La Teglia ha invece altra importanza e questa gli è data da alcuni lembi di terreno pliocene lacustre, presso il suo sbocco addossati al monte eocenico e formati da argille in basso, da ghiaiette minute molto rotondate in alto, il tutto coperto superiormente da un deposito diluviale di grossi ciottoli di macigno. Tai lembi occupano il posto dell’ antico margine N.O. di questo esteso lago pliocenico. I depositi che in quel lago si formarono, dopo che restarono emersi dovettero essere asportati per la quasi totalità rimanendone ben pochi tratti in posto. Da questo punto si vede anzi nettamente il lembo più esteso che ancora rimane ed è quello che forma l’ altipiano di Filattiera, offrente una fisionomia ed un carattere del tutto identico a quello del Valdarno superiore, talchè si crederebbe di trovarsi a Figline o a San Giovanni, qualora non si sapesse che invece di essere sulle rive dell’Arno si è sovra quelle di Magra.
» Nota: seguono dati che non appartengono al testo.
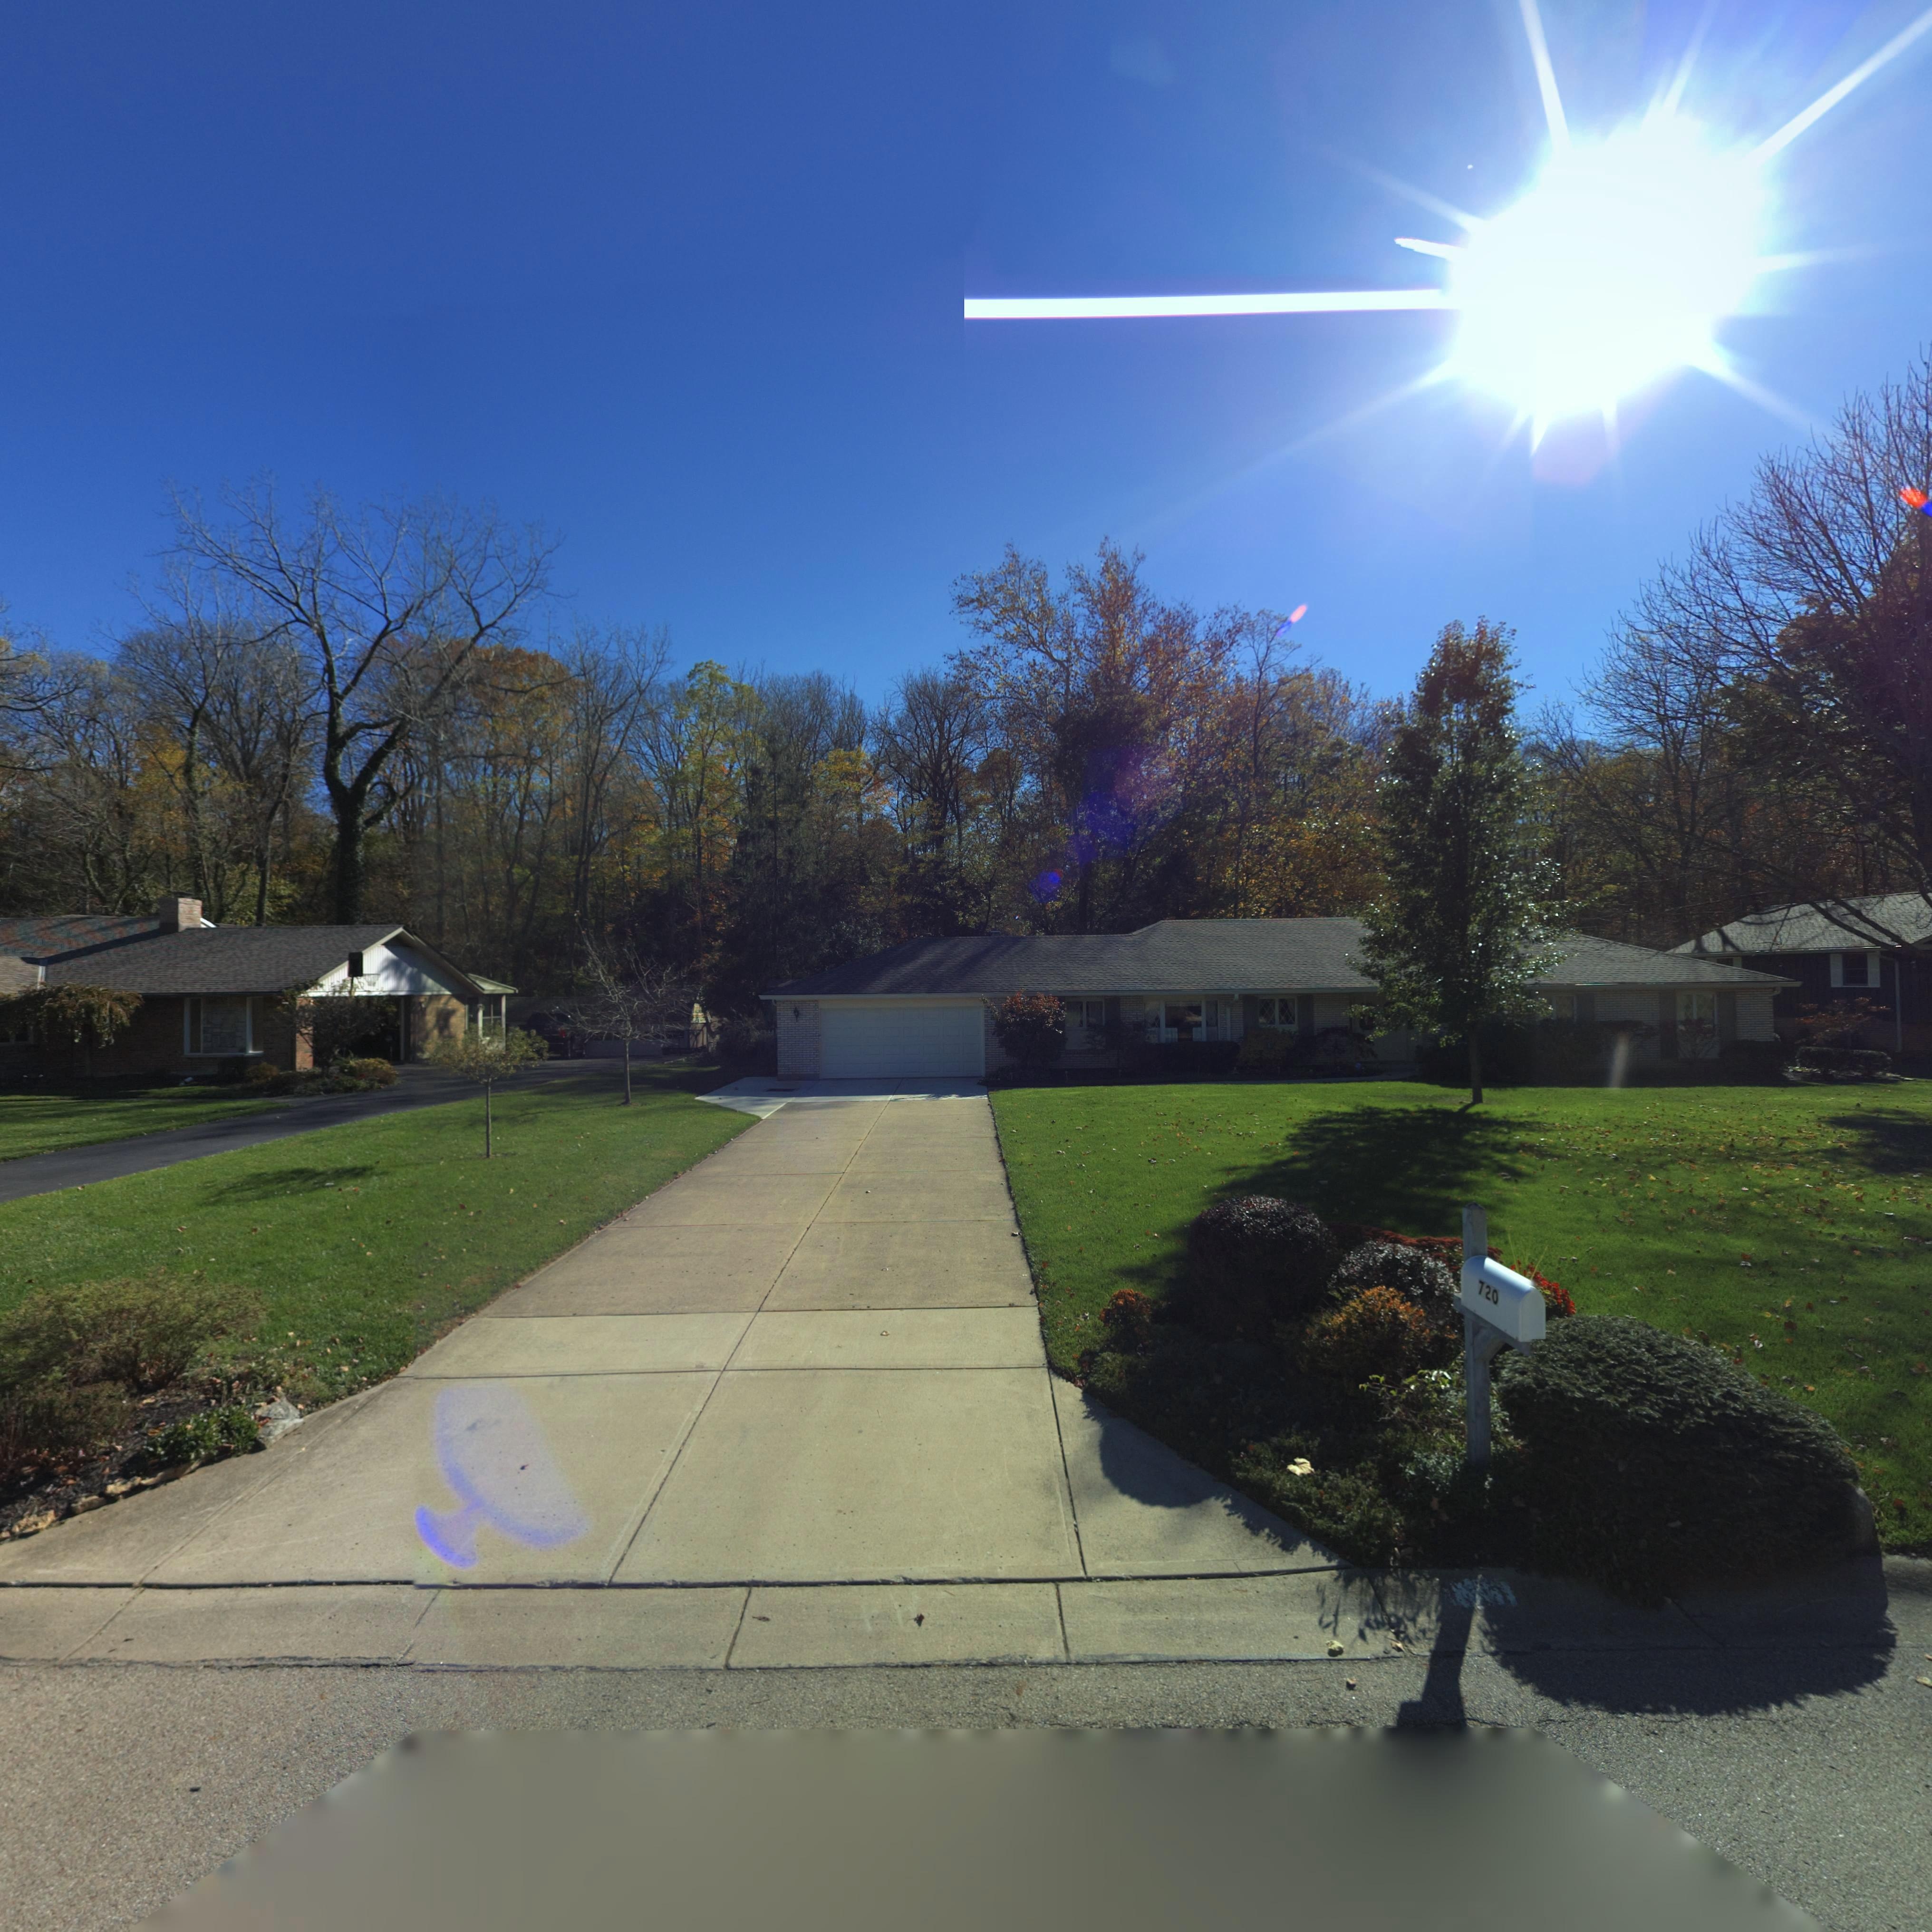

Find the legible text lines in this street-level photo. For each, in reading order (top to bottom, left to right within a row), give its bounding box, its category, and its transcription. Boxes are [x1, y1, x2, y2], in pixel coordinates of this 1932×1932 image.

Igino Cocchi, Due memorie geologiche sulla Val di Magra, Firenze, Tipografia di G. Barbera, Via Faenza n. 66, 1870

  1. Coupes à travers l’Apennin, des bords de la Méditerranée à la vallés du Po. Bulletin de la Société Géol. de France, Tome 19a, 2a Série, pag. 239.
  2. Nasce la Gordana presso la cima orientale del Monte Gottaro…. Costassù le sue prime fonti prendono il vocabolo di Fosso o Canale di Gottaro, quindi sotto nome di Canale di Cedola arrivano davanti al poggio di Zeri, dove acquistano il nome di Gordana dopo essersi congiunte al Canale di Moriccio che dalla Pelata discende nel profondo vallone. Cosi sotto Coloretta in Gordana riceve dal lato destro le acque della Dorgiola che scendono dai contrafforti del Monte Rotondo, mentre dal lato sinistro si versano nelle medesime i rii di Noce e di Fiume e poco sotto il Canale del Groppo Marcio, che dal lago del Ghiaraccio ha il suo principio. Ristretta quivi la Gordana tra Monte Colombo che la spalleggia a destra e i poggi di Pradelinara che le stanno a sinistra, scorre precipitosa e serpeggiante fra profondi burroni conosciuti sotto il nomignolo di stretti di Giarredo…. Quindi rinchiusa fra i poggi di Vallelunga e di San Cristoforo, la Gordana corre a scaricarsi nella Magra…. dopo di aver percorso un cammino di circa 12 miglia da Ponente a Levante. REPETTI, Diz. geograf. fis. stor, della Toscana, vol. 2, pag. 471.
  3. REPETTI Dit. Geograf, fis. stor. er, Vol. 1, pag. 271. Vol. II, pag. 482.Vol. IV, pag. 558.
  4. La figura e la descrizione saranno date in altra occasione.
  5. COCCHI. Geologia dell’alta Val di Magra, pag. 9 nelle Mem. della Soc. ital. 4 Se. Nat. Vol. 2 in 4, Milano 1866.